En Psicología de las masas y análisis del yo, Sigmund Freud define el pánico como una variedad de la angustia asociada a las multitudes en descomposición. Se trataría de una angustia desbordante y sin sentido, que se contagia entre los miembros de una misma masa psíquica -masa hasta entonces compacta y cohesionada en torno a una serie de lazos libidinales.
Para explicar mejor todo esto, el célebre psicoanalista utiliza la metáfora de la caída del General al mando de un ejército en guerra. Dice así:
El General fallece en pleno combate, frente a la mirada atónita de sus soldados. Y ante la pérdida del faro o referencia -el enlace libidinal- que este General simboliza, los integrantes de las tropas experimentan una sensación de total desamparo. En consecuencia, las antiguas órdenes del General se difuminan, la formación se rompe y cada soldado, ahora individualmente, huye de manera caótica.

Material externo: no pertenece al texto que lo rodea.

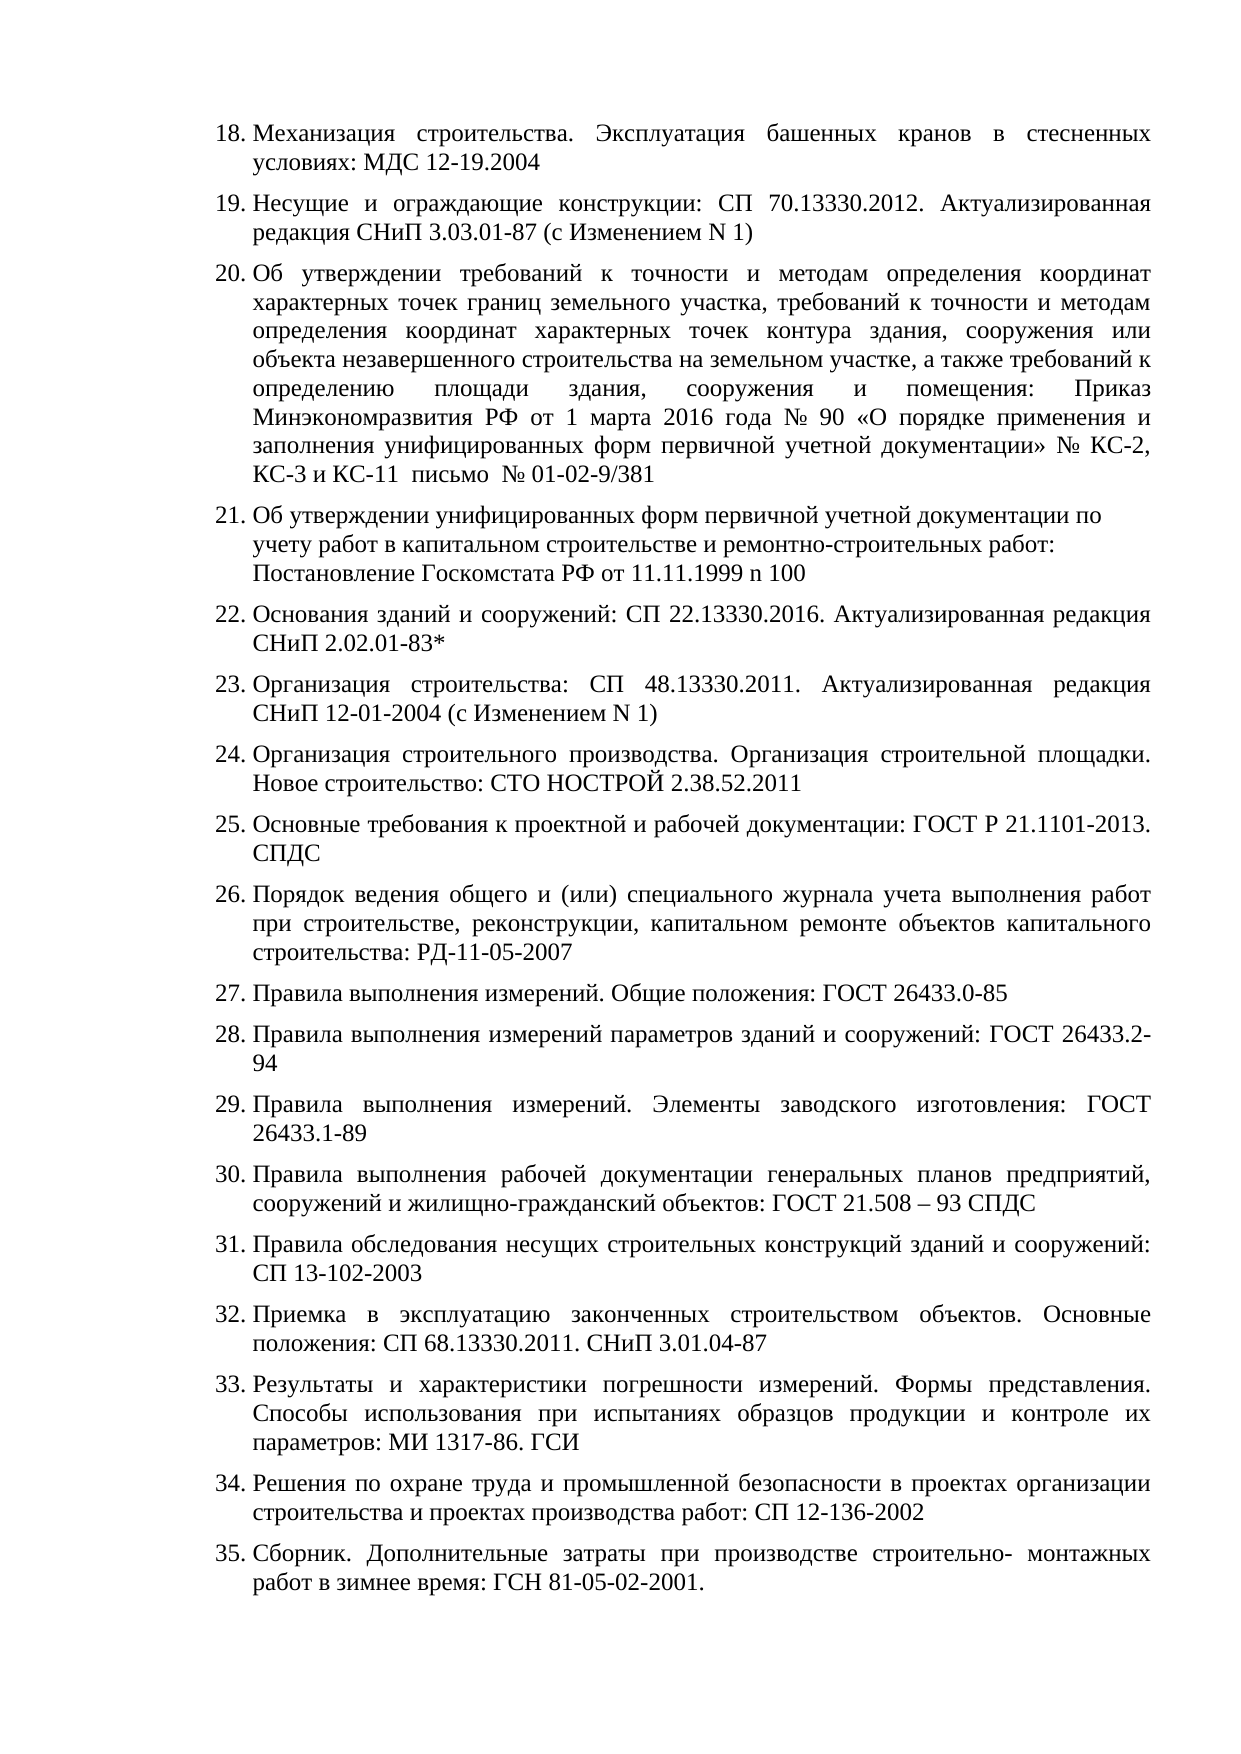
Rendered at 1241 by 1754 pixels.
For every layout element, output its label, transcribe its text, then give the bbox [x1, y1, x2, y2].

Lo que ha ocurrido aquí es que cada combatiente ha comenzado a regirse única y exclusivamente por su instinto de supervivencia. La angustia experimentada por los integrantes de dicha tropa será tan gigantesca ahora, que acabará por devorar a la amenaza que representa el ejército enemigo; o sea, que la magnitud del peligro real ya no importa demasiado; pues cuando el pánico se desborda, la amenaza está en el propio pánico que se ha «instalado» profundamente en el “alma” del sujeto.
Es imperativo, pues, nominar a un nuevo General que reconstruya los lazos libidinales rotos. Pero ¿quién -o qué- ocupará esa vacante en una situación de pánico como la actual?
Analicemos, sin abandonar esta metáfora, qué está pasando ahora debido a la crisis del coronavirus. Tenemos:
- Unos medios de comunicación encargados de recordar a cada instante la trágica pérdida del General;
- Los intentos de los Estados de erigirse como ese nuevo Gran General, capaz de recuperar la estabilidad social quebrantada;
- Multitudes de soldados -o individuos- en estado de shock, huyendo de los demás soldados -por miedo al contagio- y tratando de encontrar su salvación -individual- en el mercado.
Es el sálvese quien pueda dentro del capitalismo consumista e hiperindividualista del siglo XXI. A falta de lazos libidinales más amplios o aglutinadores, el primer eslabón -irrompible- de este enlace se establece siempre entre el individuo y el mercado, en una relación de 1 a 1 -tal y como el devoto reza en la noche por la curación de un ser querido, por el perdón de sus pecados o por la salvación de su alma-. El mercado ostenta ahora las respuestas cuando todo lo demás se derrumba: ha trascendido de «General» a «Dios». Así, las empresas, siguiendo la lógica natural de este sistema y conscientes de que mercadear con el miedo resulta altamente lucrativo, continuarán invirtiendo en el rentable negocio de la inseguridad.
El individuo, solo y atemorizado, en su irremediable rol de consumidor-feligrés, acudirá al templo del dios–mercado en busca de su dosis de salvación personal -en forma de mascarillas, desinfectante de manos, provisiones…; ya solo necesita tener dinero para ello. No obstante, conviene no olvidar que, en caso de no tener el dinero suficiente, el mercado no se apiadará de su alma.